On se souvient de l’issue calamiteuse du passage de Claude Allègre au poste de ministre de l’Education nationale, et l’on connaît par ailleurs sa «façon de penser» (notamment en raison de ses prises de positions très controversées sur le réchauffement de la planète). On ne s’étonnera donc pas qu’il fasse encore une fois la leçon, à sa «façon».
Claude Allègre vient en effet de lancer dans " Le Point " un " appel pour sortir l’école de la spirale de l’échec ". On n’évoquera pas ici tous les " remèdes " du bon docteur pour se concentrer sur l’une de ses propositions qui fait précisément ( et ce n’est pas un hasard ) l’objet de débats feutrés mais vifs ( notamment à droite ), à savoir celle du rétablissement d’un examen d’entrée en sixième ( cf, en particulier, mes billets précédents du 25 octobre 2010 et du 17 janvier 2011 ).
Après avoir soutenu que " la véritable égalité, c’est la diversité ; c’est admettre qu’il n’y a pas de disciplines nobles par rapport à des disciplines prétendument secondaires ( sciences naturelles, histoire, musique…) " Claude Allègre ( dans une ‘’continuité’’ de pensée dont il a le secret ) soutient ( toujours dans ce même article ) que " c’est le contrôle rigoureux qui détermine la nature de l’enseignement et son niveau ( voyez les concours des grandes écoles ou de médecine !) ; il faut donc rétablir un examen d’entrée en sixième pour la lecture et le calcul. Du même coup, on va modifier l’esprit de l’enseignement primaire, qui se polarisera sur ces objectifs devenus prioritaires, et on va libérer d'un grand poids l'enseignement du collège".

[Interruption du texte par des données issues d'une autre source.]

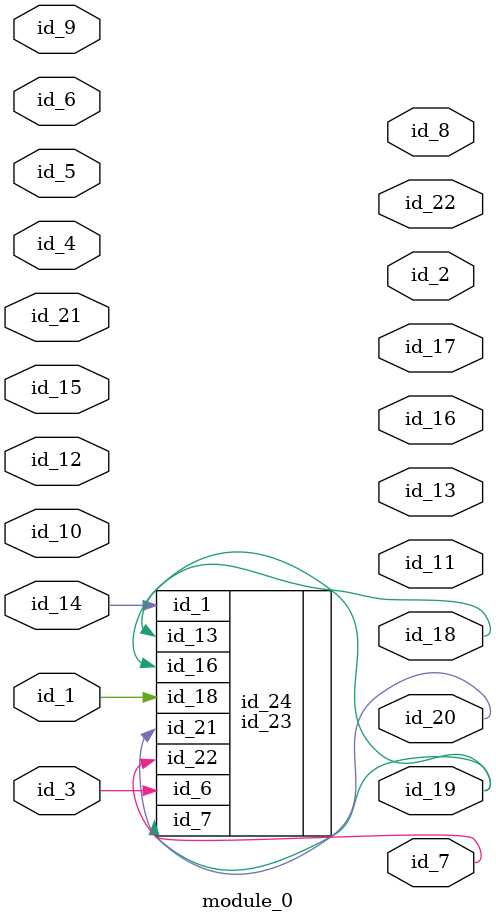
<source format=v>
module module_0 (
    id_1,
    id_2,
    id_3,
    id_4,
    id_5,
    id_6,
    id_7,
    id_8,
    id_9,
    id_10,
    id_11,
    id_12,
    id_13,
    id_14,
    id_15,
    id_16,
    id_17,
    id_18,
    id_19,
    id_20,
    id_21,
    id_22
);
  output id_22;
  input id_21;
  output id_20;
  output id_19;
  output id_18;
  output id_17;
  output id_16;
  input id_15;
  input id_14;
  output id_13;
  input id_12;
  output id_11;
  input id_10;
  input id_9;
  output id_8;
  output id_7;
  input id_6;
  input id_5;
  input id_4;
  input id_3;
  output id_2;
  input id_1;
  id_23 id_24 (
      .id_21(id_20),
      .id_22(id_7),
      .id_16(id_19),
      .id_7 (id_19),
      .id_1 (id_2),
      .id_18(id_1),
      .id_6 (id_18),
      .id_1 (id_14),
      .id_13(id_19),
      .id_6 (id_3),
      .id_13(id_18)
  );
endmodule

</source>
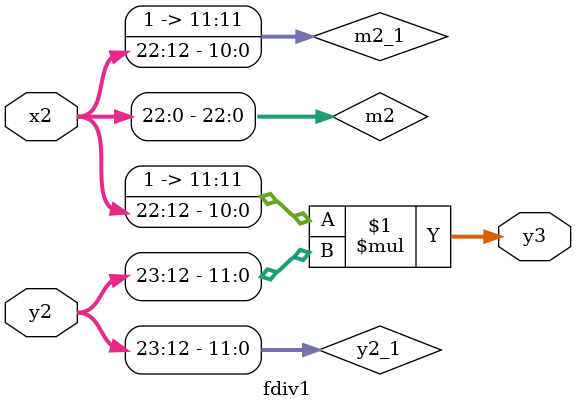
<source format=sv>
`default_nettype none

module fdiv1(
  input wire [31:0] x2,
  input wire [23:0] y2,
  output wire [23:0] y3 );

  wire [22:0] m2;
  assign m2 = x2[22:0];

  wire [11:0] m2_1, y2_1;
  assign m2_1 = {1'b1, m2[22:12]};
  assign y2_1 = y2[23:12];

  assign y3 = m2_1 * y2_1;
endmodule

`default_nettype wire

</source>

Quid, si cette " polarisation sur la lecture et le calcul " se faisait ( au moins durant toute la durée du primaire, avec ses conséquences collatérales probables ultérieures ) de la cohérence avec le principe de " diversité " et l’importance des " disciplines prétendument secondaires " préalablement évoqués par Claude Allègre lui-même ? Par ailleurs, les exemples de contrôles rigoureux invoqués par Claude Allègre se situent à l’entrée ( des grandes écoles ou de médecine ) et ne déterminent pas la nature des études (ultérieures ) de médecine ou des grandes écoles ( alors que, selon toujours Claude Allègre, l’examen d’entrée en sixième – ou plutôt de fin du primaire – devrait déterminer, lui, " l’esprit de l’enseignement primaire et libérer d'un grand poids l'enseignement du collège ". Bref, on est là ( comme il n’arrive que trop souvent dans la rhétorique d’Allègre ) au mieux dans l’à peu près et l’embrouillamini, et sans doute dans la sophistique pure et simple.

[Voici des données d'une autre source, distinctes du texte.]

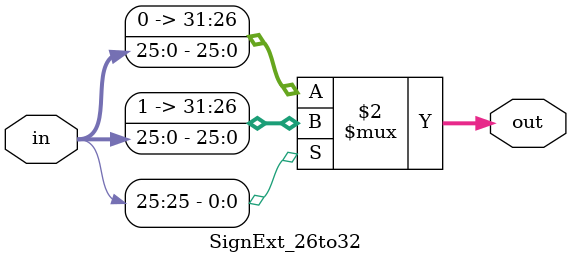
<source format=v>
`timescale 1ps/1ps
module SignExt_26to32(input [25:0]in,output reg[31:0] out);
  always@(in)
  out=(in[25])?{6'b111111,in}:{6'b000000,in};
endmodule

</source>
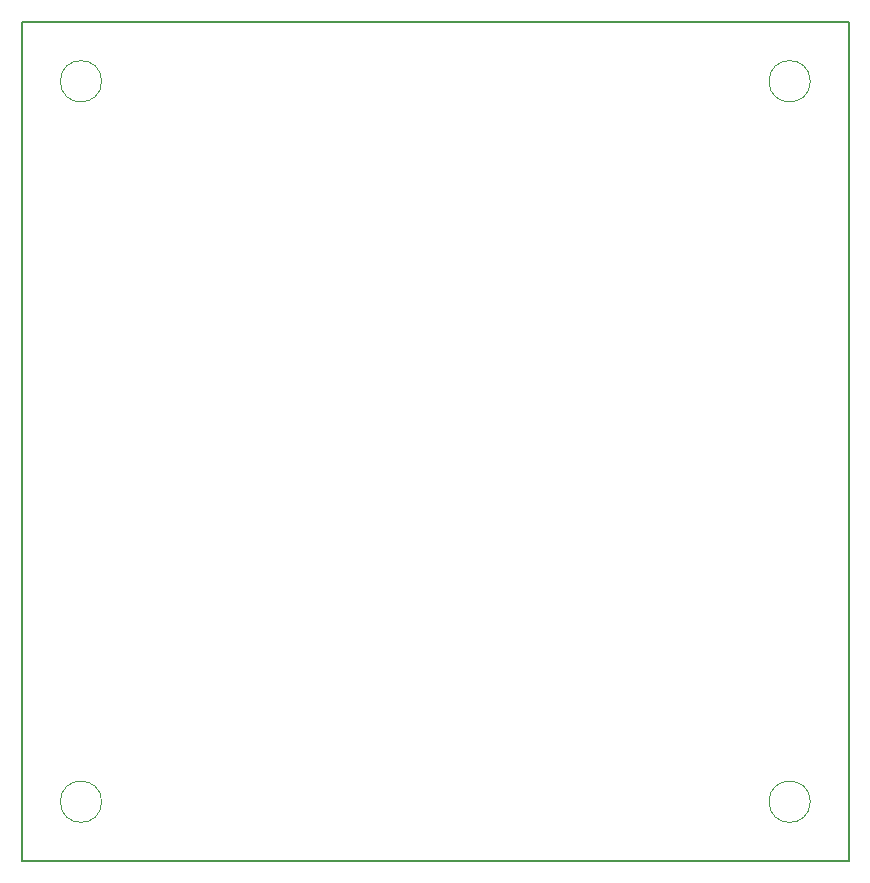
<source format=gbr>
%TF.GenerationSoftware,KiCad,Pcbnew,8.0.4*%
%TF.CreationDate,2025-02-21T19:34:28-08:00*%
%TF.ProjectId,IO:Sensor Board,494f3a53-656e-4736-9f72-20426f617264,rev?*%
%TF.SameCoordinates,Original*%
%TF.FileFunction,Profile,NP*%
%FSLAX46Y46*%
G04 Gerber Fmt 4.6, Leading zero omitted, Abs format (unit mm)*
G04 Created by KiCad (PCBNEW 8.0.4) date 2025-02-21 19:34:28*
%MOMM*%
%LPD*%
G01*
G04 APERTURE LIST*
%TA.AperFunction,Profile*%
%ADD10C,0.200000*%
%TD*%
%TA.AperFunction,Profile*%
%ADD11C,0.050000*%
%TD*%
G04 APERTURE END LIST*
D10*
X130000000Y-66000000D02*
X200000000Y-66000000D01*
X200000000Y-137000000D01*
X130000000Y-137000000D01*
X130000000Y-66000000D01*
D11*
X136750000Y-71000000D02*
G75*
G02*
X133250000Y-71000000I-1750000J0D01*
G01*
X133250000Y-71000000D02*
G75*
G02*
X136750000Y-71000000I1750000J0D01*
G01*
X136750000Y-132000000D02*
G75*
G02*
X133250000Y-132000000I-1750000J0D01*
G01*
X133250000Y-132000000D02*
G75*
G02*
X136750000Y-132000000I1750000J0D01*
G01*
X196750000Y-132000000D02*
G75*
G02*
X193250000Y-132000000I-1750000J0D01*
G01*
X193250000Y-132000000D02*
G75*
G02*
X196750000Y-132000000I1750000J0D01*
G01*
X196750000Y-71000000D02*
G75*
G02*
X193250000Y-71000000I-1750000J0D01*
G01*
X193250000Y-71000000D02*
G75*
G02*
X196750000Y-71000000I1750000J0D01*
G01*
M02*

</source>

Sur le fond du problème, il n’est sans doute pas inutile de confronter le ‘’remède’’ d’Allègre avec le projet actuel de ses ( anciens ? ) amis politique. Le projet du PS ( avalisé en décembre dernier dans la " convention nationale sur l’égalité réelle " ) indique que l’école primaire doit être " une priorité absolue " : " Alors que 40% des élèves sortent de l’école primaire avec de graves lacunes, l’école primaire est nettement sous dotée [ On sait que le coût de l’élève du primaire français est de 15% inférieur à la moyenne des pays de l’OCDE, alors que c’est l’inverse pour celui des lycées ]. C’est pourtant là qu’il faut intervenir pour combattre l’échec scolaire, là que les inégalités se créent et peuvent être résorbées. C’est donc là qu’il faut concentrer les moyens, en particulier sur le premier cycle des apprentissages. L’accent sera mis sur les moyens accordés, en enseignants formés et en expérimentations pédagogiques, pour améliorer l’acquisition des compétences fondamentales : lecture, écriture et calcul […]. Cela nécessite un engagement particulier : refonte des programmes et de leurs évaluations, classes à effectifs restreints là où cela est nécessaire, renfort éventuel d’un deuxième professeur dans certaines classes pour personnaliser l’enseignement ".
Il est par ailleurs précisé que " le collège – oublié des politiques éducatives, creuset des inégalités et du dérochage - est le dernier lieu éducatif traversé par l’ensemble d’une classe d’âge ; il doit évoluer en s’inscrivant dans une plus grande continuité avec l’école primaire " et il est donc proposé " la participation d’enseignants du primaire au collège et réciproquement dans le cadre de projets communs, avec du temps dégagé pour le travail d’équipe, une formation initiale et continue partiellement commune, et un travail collectif sur les contenus et procédures d’évaluation ".